Overseas remittances have increased steadily year by year, and while a large proportion of remittances end up being invested in real estate, just a tiny proportion has been put into the nation's stock market, Gardners&Partners Investment Joint Stock Co general director Nguyen Tien Thanh has said.
Just five years ago, most remittances flowed directly into consumer spending, but more Vietnamese expatriates were now paying greater attention to investment opportunities in the home country, Thanh said.
Overseas remittances hit a record high of US$9 billion in 2011, an impressive increase over 2010's $8 billion and accounting for 9 per cent of the nation's GDP. This moved Viet Nam into the list of the top 16 nations around the world in terms of overseas remittances received.

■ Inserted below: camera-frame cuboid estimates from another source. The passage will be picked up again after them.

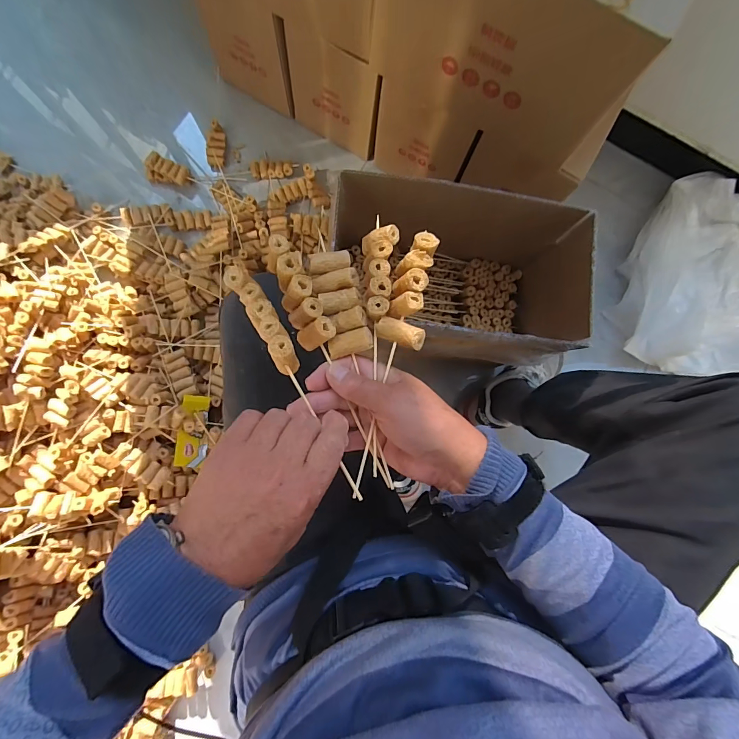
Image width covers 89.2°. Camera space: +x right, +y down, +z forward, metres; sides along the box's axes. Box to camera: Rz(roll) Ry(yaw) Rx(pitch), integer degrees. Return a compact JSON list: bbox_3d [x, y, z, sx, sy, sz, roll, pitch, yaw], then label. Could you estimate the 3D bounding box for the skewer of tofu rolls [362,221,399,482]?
[{"bbox_3d":[0.007,-0.028,0.317,0.029,0.026,0.222,3,81,-4],"label":"skewer of tofu rolls"}]

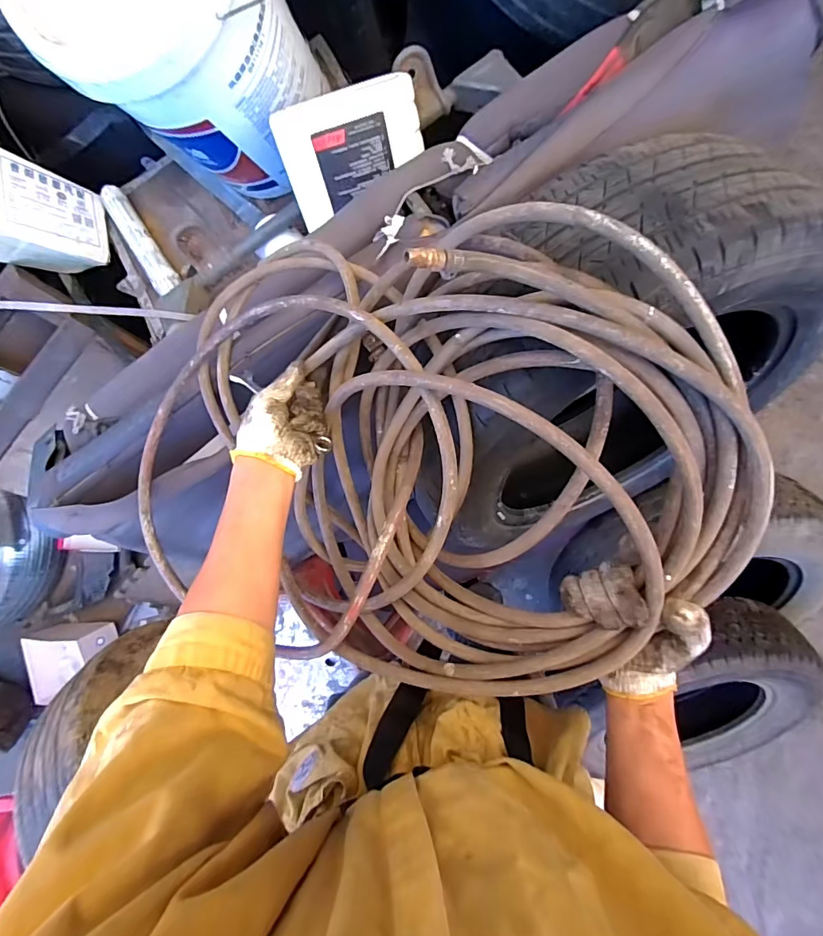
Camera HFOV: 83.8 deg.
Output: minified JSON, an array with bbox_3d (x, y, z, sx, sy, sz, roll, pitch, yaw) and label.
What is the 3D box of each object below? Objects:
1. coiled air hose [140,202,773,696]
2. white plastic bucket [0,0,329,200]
[{"bbox_3d":[-0.017,-0.025,0.453,0.617,0.185,0.437,10,90,9],"label":"coiled air hose"},{"bbox_3d":[-0.332,-0.613,0.677,0.287,0.390,0.295,0,89,9],"label":"white plastic bucket"}]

Amost 50 per cent of these remittances last year were invested in the real estate sector while deposits in banks accounted for 24.7 per cent and consumer spending 19.4 per cent. Only 0.9 per cent were put into the stock market.
Few Vietnamese expatriates were keen on Viet Nam's stock market due to heavy speculative tricks and insider trading, Thanh said. Many Vietnamese expatriates were also afraid to entrust money to investment or fund management companies for fear of wrongdoings.
"The possibility of detecting such deeds, and the penalty levels in Viet Nam are limited," he said.
Overseas remittances were forecast to reach over $12 billion this year, Thanh said, and if only 10-20 per cent of this amount were poured become the stock market, it could help the stock market become a more effective channel for enterprises to raise capital.
"It will take some time to lure this money into the stock market," he said. "The length of time will depend on how successfully the market can be reformed."